During the air attack the Antares was strafed by Japanese aircraft but suffered no casualties.
The Antares was routed away from the attack and docked at Honolulu Harbor. Days later Lonski had a chance to view the damage at Pearl Harbor.
“A mess,” he said. “The water was black with oil with bodies floating in places. You name it, it was in the water. There were still fires burning, complete destruction in so many places, sunken ships, ships turned over.”
Lonski was one of about 65,000 American soldiers and sailors at Pearl Harbor at the time of the attack. According to Ray Brittain, Powell, Wyo., a former director of the Pearl Harbor Survivors Association, there are approximately 2,000 still surviving. Lonski is among the very few survivors left in North Dakota.
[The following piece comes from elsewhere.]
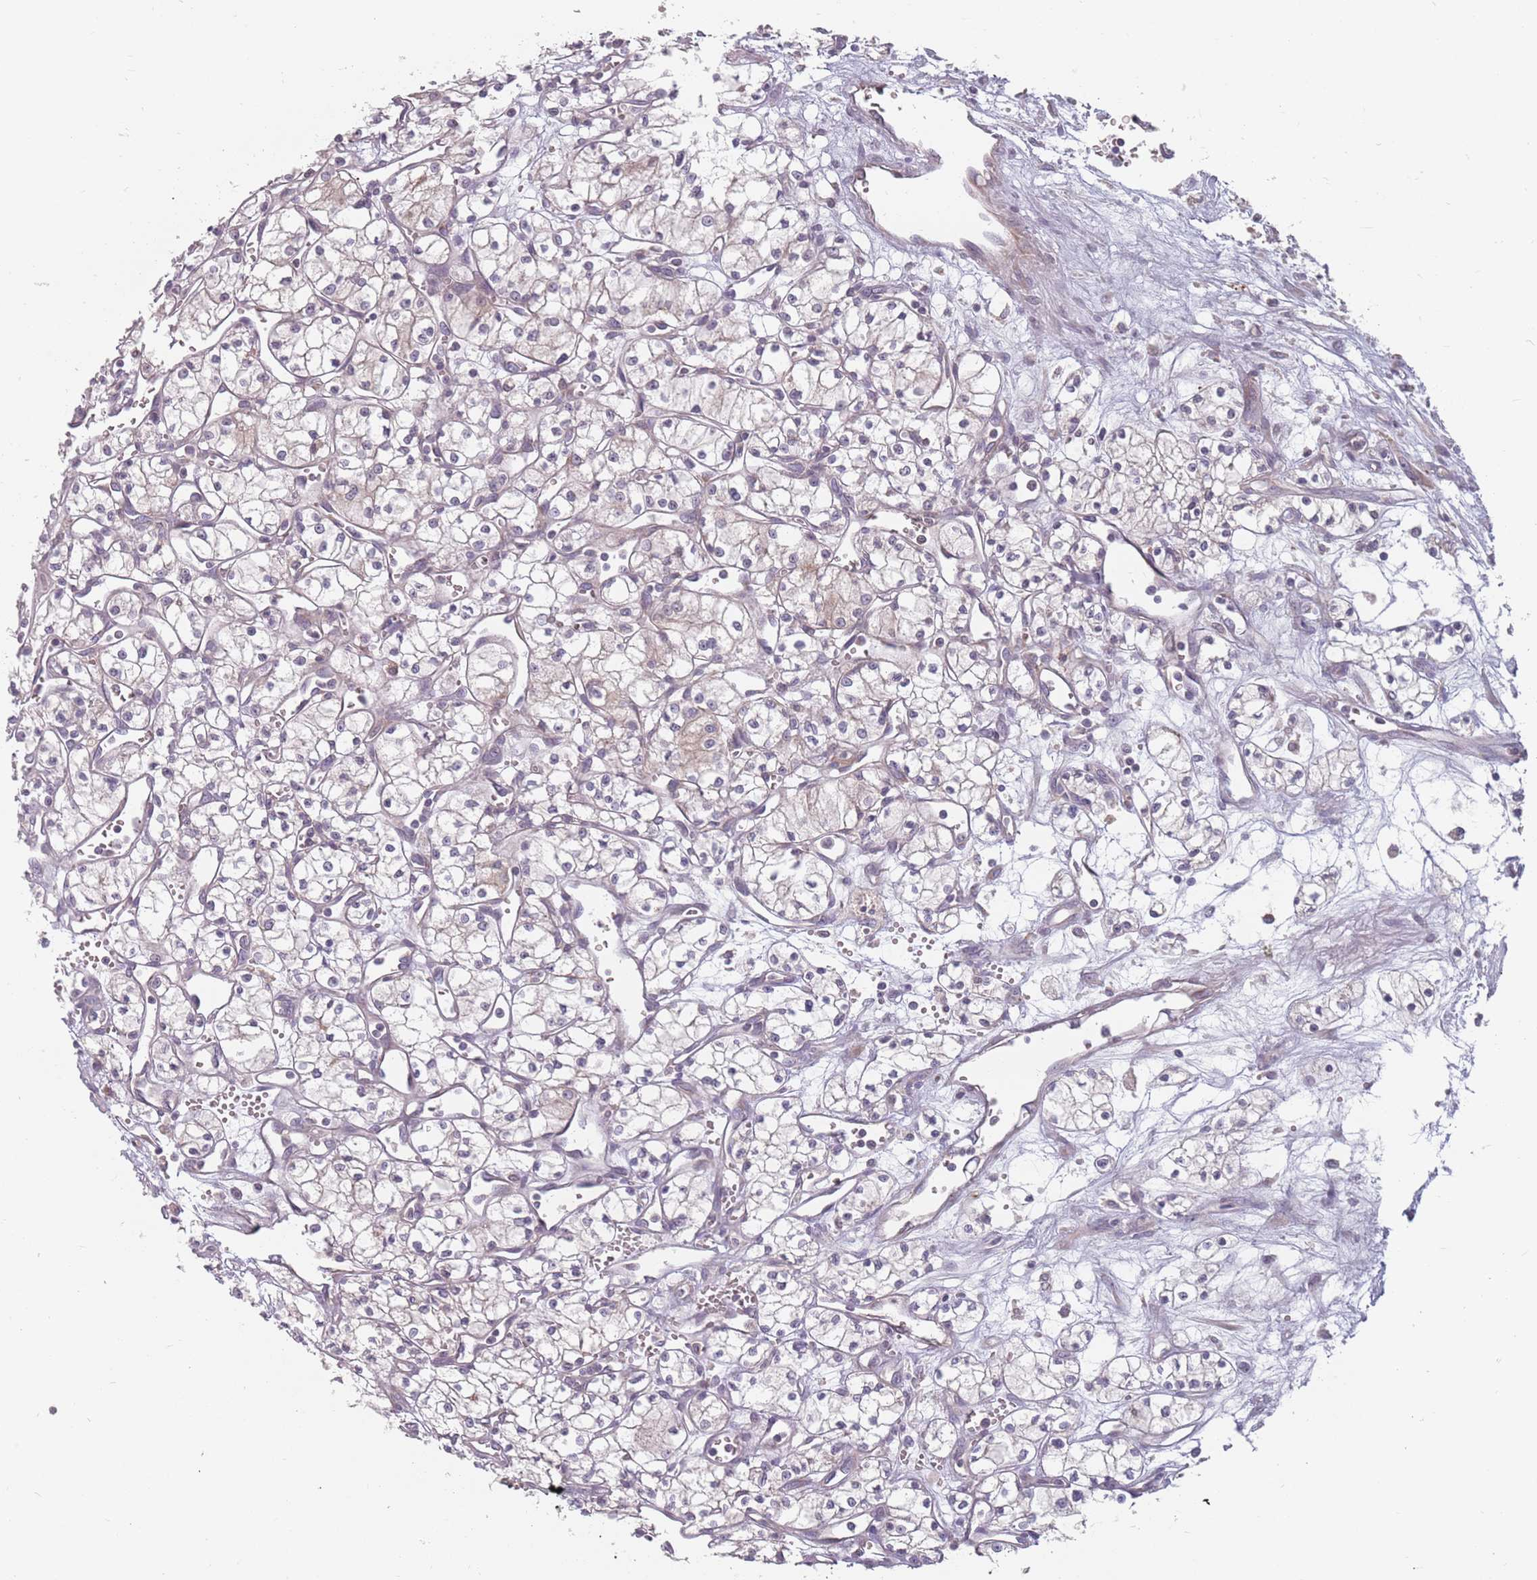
{"staining": {"intensity": "negative", "quantity": "none", "location": "none"}, "tissue": "renal cancer", "cell_type": "Tumor cells", "image_type": "cancer", "snomed": [{"axis": "morphology", "description": "Adenocarcinoma, NOS"}, {"axis": "topography", "description": "Kidney"}], "caption": "High magnification brightfield microscopy of renal adenocarcinoma stained with DAB (brown) and counterstained with hematoxylin (blue): tumor cells show no significant staining.", "gene": "ADAL", "patient": {"sex": "male", "age": 59}}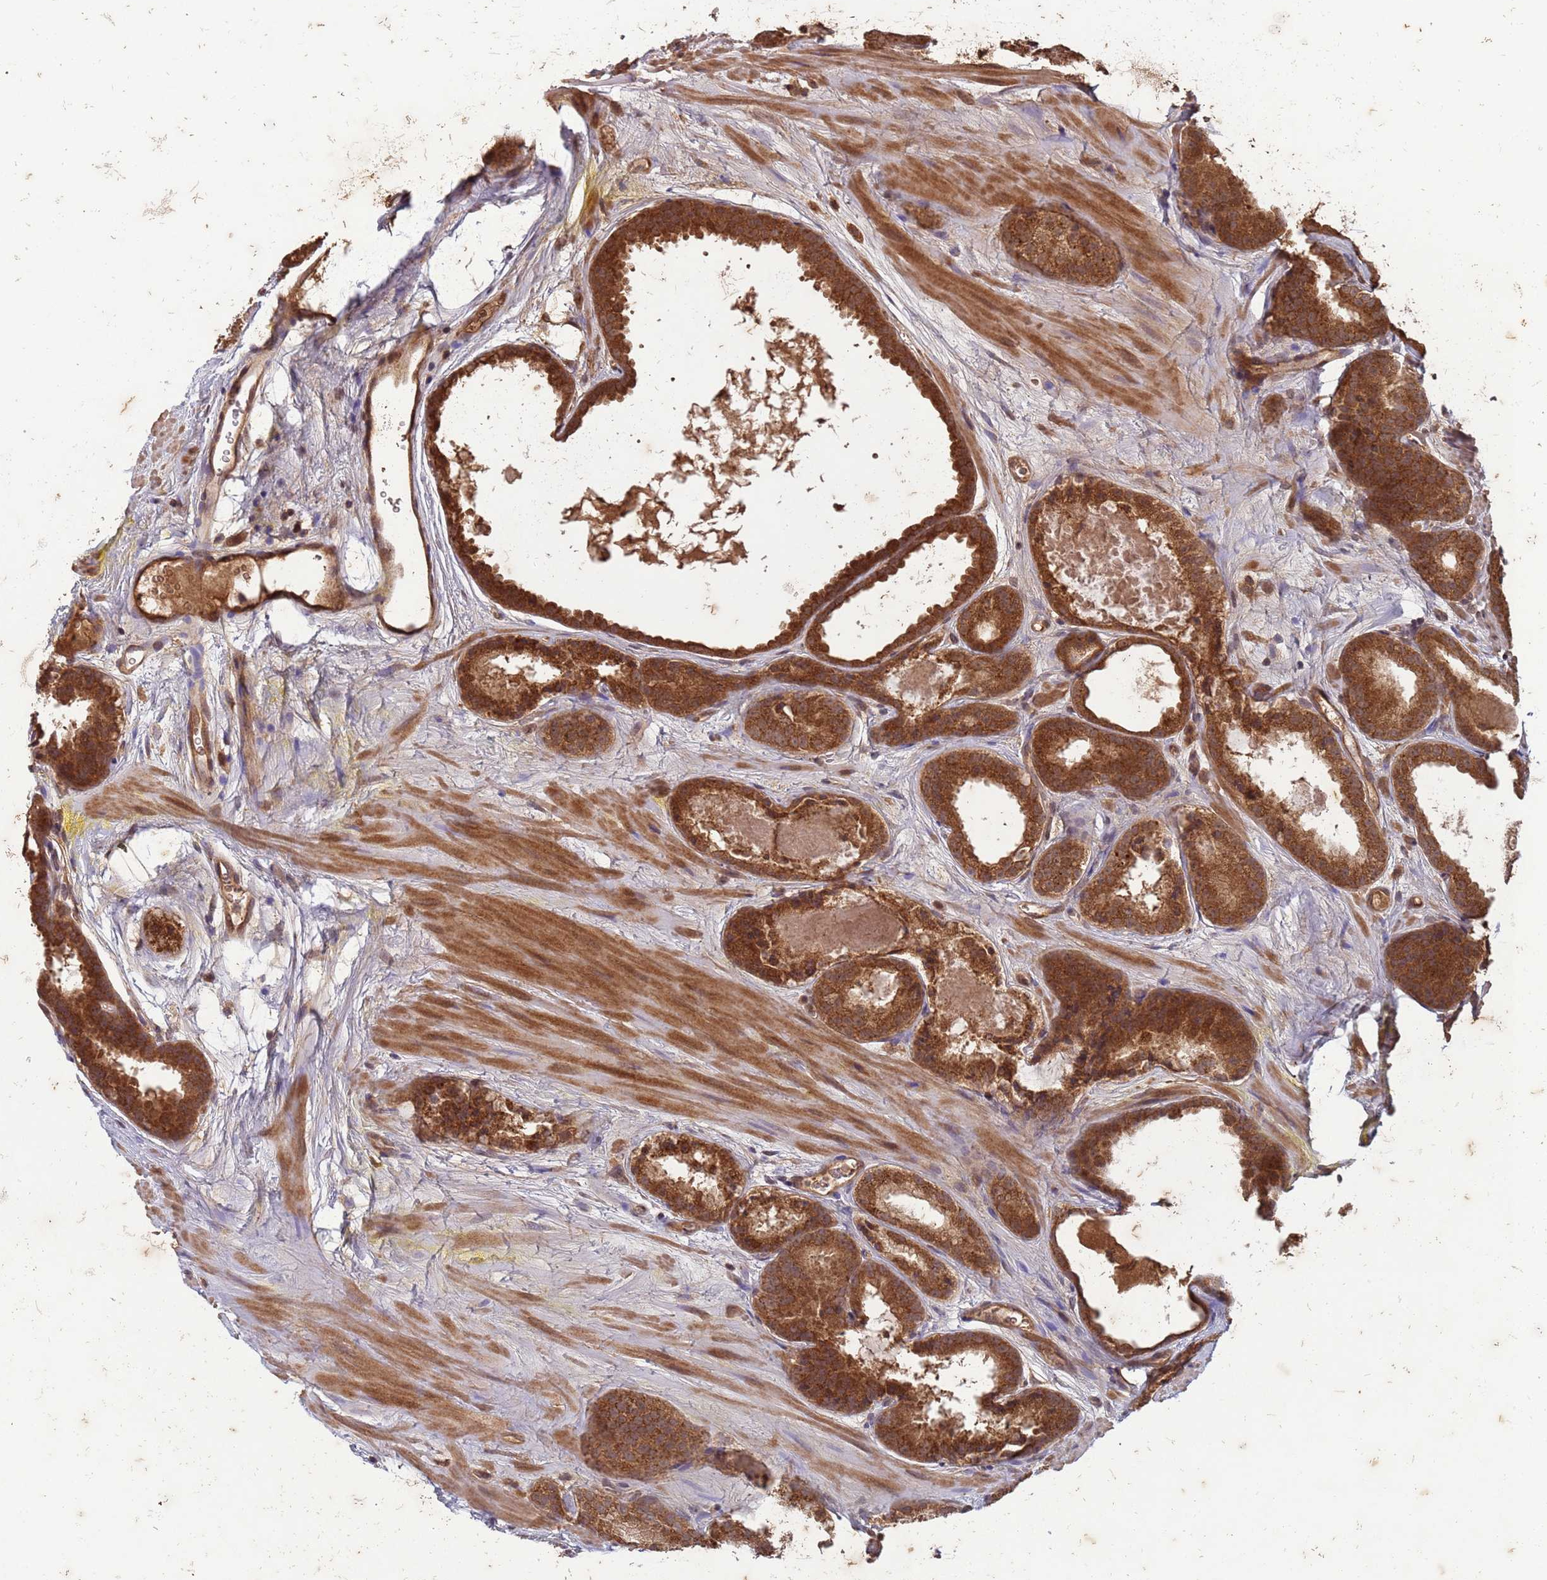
{"staining": {"intensity": "strong", "quantity": ">75%", "location": "cytoplasmic/membranous"}, "tissue": "prostate cancer", "cell_type": "Tumor cells", "image_type": "cancer", "snomed": [{"axis": "morphology", "description": "Adenocarcinoma, High grade"}, {"axis": "topography", "description": "Prostate"}], "caption": "Brown immunohistochemical staining in human prostate high-grade adenocarcinoma exhibits strong cytoplasmic/membranous positivity in approximately >75% of tumor cells. The protein is shown in brown color, while the nuclei are stained blue.", "gene": "ERI1", "patient": {"sex": "male", "age": 72}}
Brittain said the organization recently decreased its officers from eight to four directors because of declining membership.
“We don’t even know how many of us are left,” he said. “The number of Pearl Harbor survivors decreases almost every day.”
The Pearl Harbor Survivors Association hopes that the battle and the message of preparedness is not forgotten.
“Our motto is ‘Remember Pearl Harbor, keep America alert,’” Brittain said. “We must not forget that we can be attacked by surprise.”
The most recent surprise attack on America, the attacks of Sept. 11, 2001, caused roughly the same number of casualties as the Pearl Harbor attack of 1941, he said.
Lonski said he returned to Pearl Harbor during survivor conventions many times over the years. He laments the commercialization of the island and the area immediately surrounding the monuments to those who perished during the attack.
Lonski’s six-year enlistment in the Navy spanned the entire length of World War II. After Pearl Harbor he was transferred back to the mainland to train in the operation and maintenance of landing craft. He was later stationed in England where he prepared and maintained the boats that were used to storm the beaches of Normandy on D-Day.
When his six-year enlistment ended in 1947, Lonski returned to North Dakota. He worked as an electrician at various locations around the state until retiring in Jamestown. He currently resides at Eventide at Hi-Acres in Jamestown.
Lonski was recently honored by the Veterans of Foreign Wars with the VFW Post 760 Citation for his service to nation and community.